A hefty majority of people believe it is now part of an employer’s duty of care to encourage wellbeing in the workplace. A recent survey by workplace technology firm Silicon Reef found that 73% of workers in the UK think employers should do more to address loneliness among staff who are working remotely.
What can employers do to help?
It starts with enabling truly flexible working, says Velzeboer. That means allowing people to tailor their schedule around their life, allowing timetable flexibility for lunch breaks, visits to the gym, or childcare responsibilities. “That takes trust, and it’s the opposite of micromanaging. It’s enabling people to work their jobs and be judged on their output and results.”
It also requires businesses to understand that things are not returning to the way they were – and that’s a good thing. “The world has changed and, with it, so has the landscape of work,” she says. “How can we be most effective in preventing burnout, long-term absence and physical issues?”
As we can no longer rely on visual cues to gauge wellbeing, leaders must create a culture of checking in, says Stephenson. “When we see people physically, we notice a behaviour change – we might not always act on it – but we see it.

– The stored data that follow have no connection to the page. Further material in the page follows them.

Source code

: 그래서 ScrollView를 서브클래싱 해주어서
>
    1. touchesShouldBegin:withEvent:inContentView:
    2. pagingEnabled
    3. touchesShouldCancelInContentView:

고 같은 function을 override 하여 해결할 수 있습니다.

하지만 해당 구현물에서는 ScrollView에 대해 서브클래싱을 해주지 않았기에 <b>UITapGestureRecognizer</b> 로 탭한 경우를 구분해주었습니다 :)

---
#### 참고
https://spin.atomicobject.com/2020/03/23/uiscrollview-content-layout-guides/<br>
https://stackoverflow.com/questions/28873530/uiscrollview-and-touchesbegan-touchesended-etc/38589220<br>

Whereas when we’re hybrid and remote, we’ve got to be much more intentional about creating that space.”
For the hybrid workplace, it’s more important than ever to make good use of the physical time you have together. “Utilise the time when you are in the office not to just sit in meetings all day,” says Power. “Or, if you’re going to do that, carve out lunch for the team on those days. Make it intentional as a leader to have one-to-ones. Certain things need creativity and a strong sense of purpose, so don’t plan those when you know fewer people will be in the office, be smart about it.”
Work is often seen primarily as a serious pursuit but embracing playfulness can be a strong tool against loneliness in the hybrid world, says Clark. “Playing more games together is crucial, but we don’t do it a lot.” At The Wellness Revolution, she continues, the team play Joy Tennis on calls, a game which involves colleagues batting the question “What brings you joy?” to one another. “We just play that for a couple of minutes and it makes such a difference. I get to find out what brings you joy, other than what you like doing at work. It brings that human connection.”

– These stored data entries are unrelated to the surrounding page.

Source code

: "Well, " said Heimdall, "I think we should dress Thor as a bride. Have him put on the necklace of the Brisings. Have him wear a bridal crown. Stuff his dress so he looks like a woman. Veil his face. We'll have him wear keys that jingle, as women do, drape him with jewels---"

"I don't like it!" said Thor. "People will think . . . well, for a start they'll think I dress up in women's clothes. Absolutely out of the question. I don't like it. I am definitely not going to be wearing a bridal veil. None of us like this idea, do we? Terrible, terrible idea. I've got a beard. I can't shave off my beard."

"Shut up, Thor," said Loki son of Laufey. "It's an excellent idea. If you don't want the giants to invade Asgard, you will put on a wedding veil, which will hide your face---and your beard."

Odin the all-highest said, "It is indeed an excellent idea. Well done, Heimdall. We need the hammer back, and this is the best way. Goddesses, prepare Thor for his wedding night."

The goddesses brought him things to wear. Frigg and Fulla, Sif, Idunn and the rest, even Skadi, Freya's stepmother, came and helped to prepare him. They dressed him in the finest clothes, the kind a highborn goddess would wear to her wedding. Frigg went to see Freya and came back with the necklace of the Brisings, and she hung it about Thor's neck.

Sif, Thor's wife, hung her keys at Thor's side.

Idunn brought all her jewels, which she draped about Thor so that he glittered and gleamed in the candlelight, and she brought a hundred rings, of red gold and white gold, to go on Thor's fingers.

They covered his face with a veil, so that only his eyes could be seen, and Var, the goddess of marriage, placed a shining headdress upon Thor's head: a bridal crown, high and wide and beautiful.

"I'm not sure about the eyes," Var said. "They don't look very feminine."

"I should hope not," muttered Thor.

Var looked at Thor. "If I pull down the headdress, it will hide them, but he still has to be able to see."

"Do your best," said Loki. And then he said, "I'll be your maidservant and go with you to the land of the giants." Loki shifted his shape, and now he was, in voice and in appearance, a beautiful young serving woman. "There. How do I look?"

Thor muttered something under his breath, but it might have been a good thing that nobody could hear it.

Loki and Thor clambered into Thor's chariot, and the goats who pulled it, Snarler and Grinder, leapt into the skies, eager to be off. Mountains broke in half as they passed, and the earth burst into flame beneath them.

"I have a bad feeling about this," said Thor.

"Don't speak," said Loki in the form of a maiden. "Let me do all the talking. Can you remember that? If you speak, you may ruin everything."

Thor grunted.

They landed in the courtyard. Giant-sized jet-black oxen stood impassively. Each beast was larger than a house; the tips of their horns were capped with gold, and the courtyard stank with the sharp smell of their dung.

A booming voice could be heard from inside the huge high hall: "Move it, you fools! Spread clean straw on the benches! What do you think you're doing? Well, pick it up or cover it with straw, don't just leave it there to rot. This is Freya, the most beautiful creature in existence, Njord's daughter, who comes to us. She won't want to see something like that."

Data from the aforementioned Silicon Reef study bears this out, with 41% of employees saying that more interaction with employees online socially would most help to improve the remote and hybrid-working experience. Around a third (32%) also said that better ways to share work and get feedback would also help. Clark agrees with this and says a culture of celebrating each other’s good work is crucial.
“There is a lot of pressure to work and our jobs are quite hard,” she says. “So the more we can value each other and recognise each other, the more that supports us in not feeling as lonely or disconnected because, organically, it creates a culture of sharing.”
“Look at this as an opportunity for a new world of work, where we can enhance performance and connection. It’s time to get creative,” advises Velzeboer.